Document layout analysis data:
● ● ● ● ●

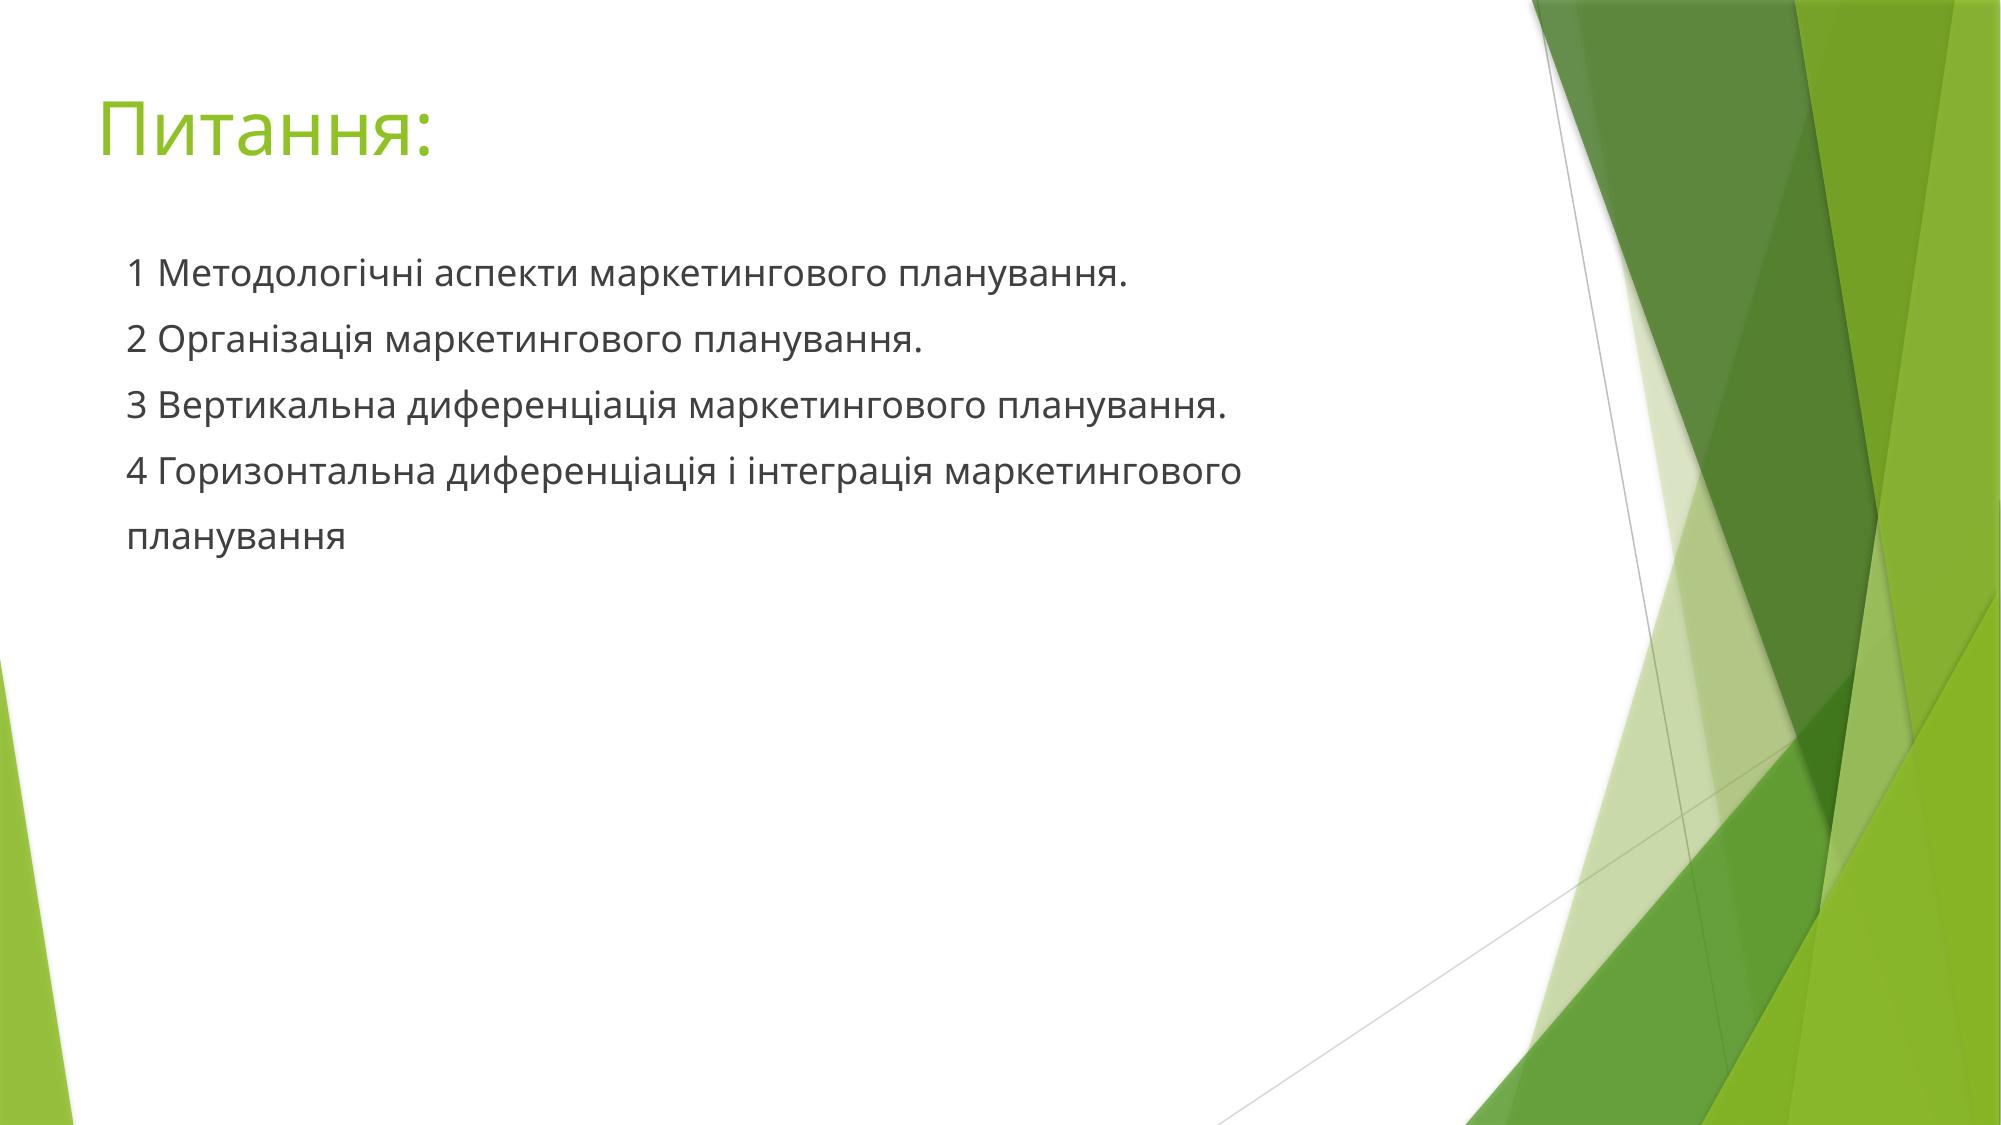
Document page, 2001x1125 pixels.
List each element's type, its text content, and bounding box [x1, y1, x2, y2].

list 1 Методологічні аспекти маркетингового планування. 2 Організація маркетингового планування. 3 Вертикальна диференціація маркетингового планування. 4 Горизонтальна диференціація і інтеграція маркетингового планування [111, 241, 1522, 991]
title Питання: [81, 72, 1493, 290]
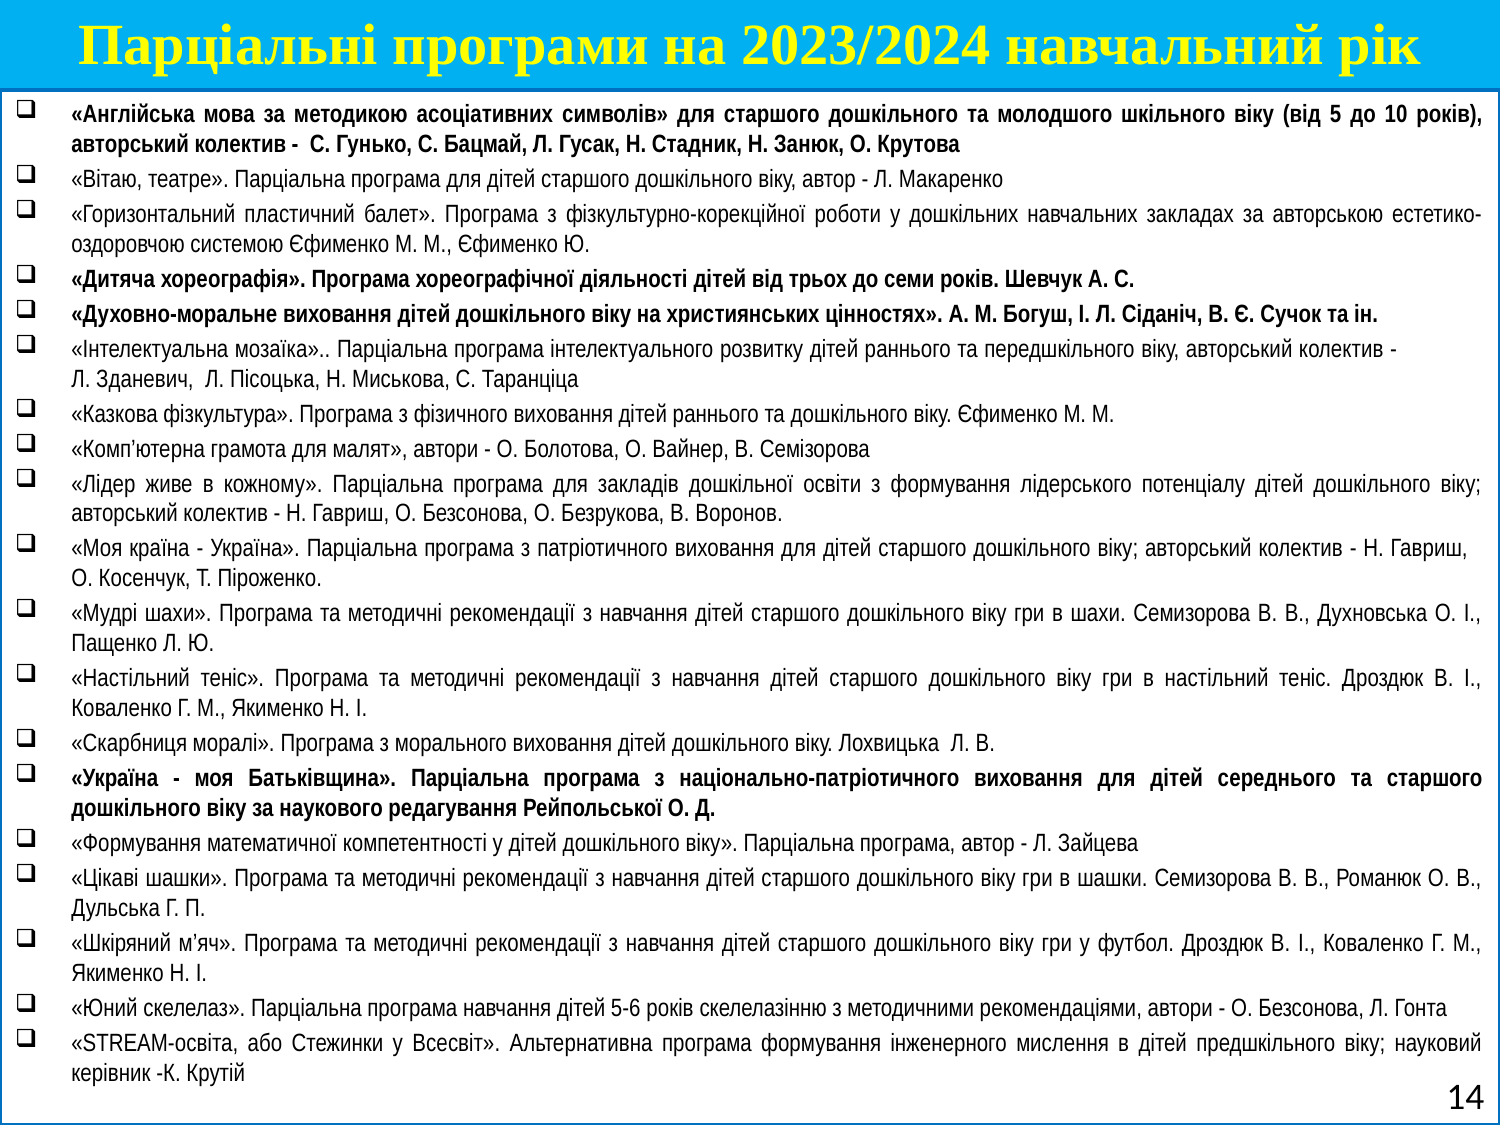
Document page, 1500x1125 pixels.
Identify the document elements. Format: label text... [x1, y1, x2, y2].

text_box 14 [1431, 1064, 1500, 1125]
title Парціальні програми на 2023/2024 навчальний рік [0, 0, 1500, 90]
list «Англійська мова за методикою асоціативних символів» для старшого дошкільного та молодшого шкільного віку (від 5 до 10 років), авторський колектив - С. Гунько, С. Бацмай, Л. Гусак, Н. Стадник, Н. Занюк, О. Крутова «Вітаю, театре». Парціальна програма для дітей старшого дошкільного віку, автор - Л. Макаренко «Горизонтальний пластичний балет». Програма з фізкультурно-корекційної роботи у дошкільних навчальних закладах за авторською естетико-оздоровчою системою Єфименко М. М., Єфименко Ю. «Дитяча хореографія». Програма хореографічної діяльності дітей від трьох до семи років. Шевчук А. С. «Духовно-моральне виховання дітей дошкільного віку на християнських цінностях». А. М. Богуш, І. Л. Сіданіч, В. Є. Сучок та ін. «Інтелектуальна мозаїка».. Парціальна програма інтелектуального розвитку дітей раннього та передшкільного віку, авторський колектив - Л. Зданевич, Л. Пісоцька, Н. Миськова, С. Таранціца «Казкова фізкультура». Програма з фізичного виховання дітей раннього та дошкільного віку. Єфименко М. М. «Комп’ютерна грамота для малят», автори - О. Болотова, О. Вайнер, В. Семізорова «Лідер живе в кожному». Парціальна програма для закладів дошкільної освіти з формування лідерського потенціалу дітей дошкільного віку; авторський колектив - Н. Гавриш, О. Безсонова, О. Безрукова, В. Воронов. «Моя країна - Україна». Парціальна програма з патріотичного виховання для дітей старшого дошкільного віку; авторський колектив - Н. Гавриш, О. Косенчук, Т. Піроженко. «Мудрі шахи». Програма та методичні рекомендації з навчання дітей старшого дошкільного віку гри в шахи. Семизорова В. В., Духновська О. І., Пащенко Л. Ю. «Настільний теніс». Програма та методичні рекомендації з навчання дітей старшого дошкільного віку гри в настільний теніс. Дроздюк В. І., Коваленко Г. М., Якименко Н. І. «Скарбниця моралі». Програма з морального виховання дітей дошкільного віку. Лохвицька Л. В. «Україна - моя Батьківщина». Парціальна програма з національно-патріотичного виховання для дітей середнього та старшого дошкільного віку за наукового редагування Рейпольської О. Д. «Формування математичної компетентності у дітей дошкільного віку». Парціальна програма, автор - Л. Зайцева «Цікаві шашки». Програма та методичні рекомендації з навчання дітей старшого дошкільного віку гри в шашки. Семизорова В. В., Романюк О. В., Дульська Г. П. «Шкіряний м’яч». Програма та методичні рекомендації з навчання дітей старшого дошкільного віку гри у футбол. Дроздюк В. І., Коваленко Г. М., Якименко Н. І. «Юний скелелаз». Парціальна програма навчання дітей 5-6 років скелелазінню з методичними рекомендаціями, автори - О. Безсонова, Л. Гонта «STREAM-освіта, або Стежинки у Всесвіт». Альтернативна програма формування інженерного мислення в дітей предшкільного віку; науковий керівник -К. Крутій [0, 90, 1500, 1125]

● ● ● ● ●

Scan the entries above for the string "page" and copy each line containing it.

Document page, 2001x1125 pixels.
Document page, 1500x1125 pixels.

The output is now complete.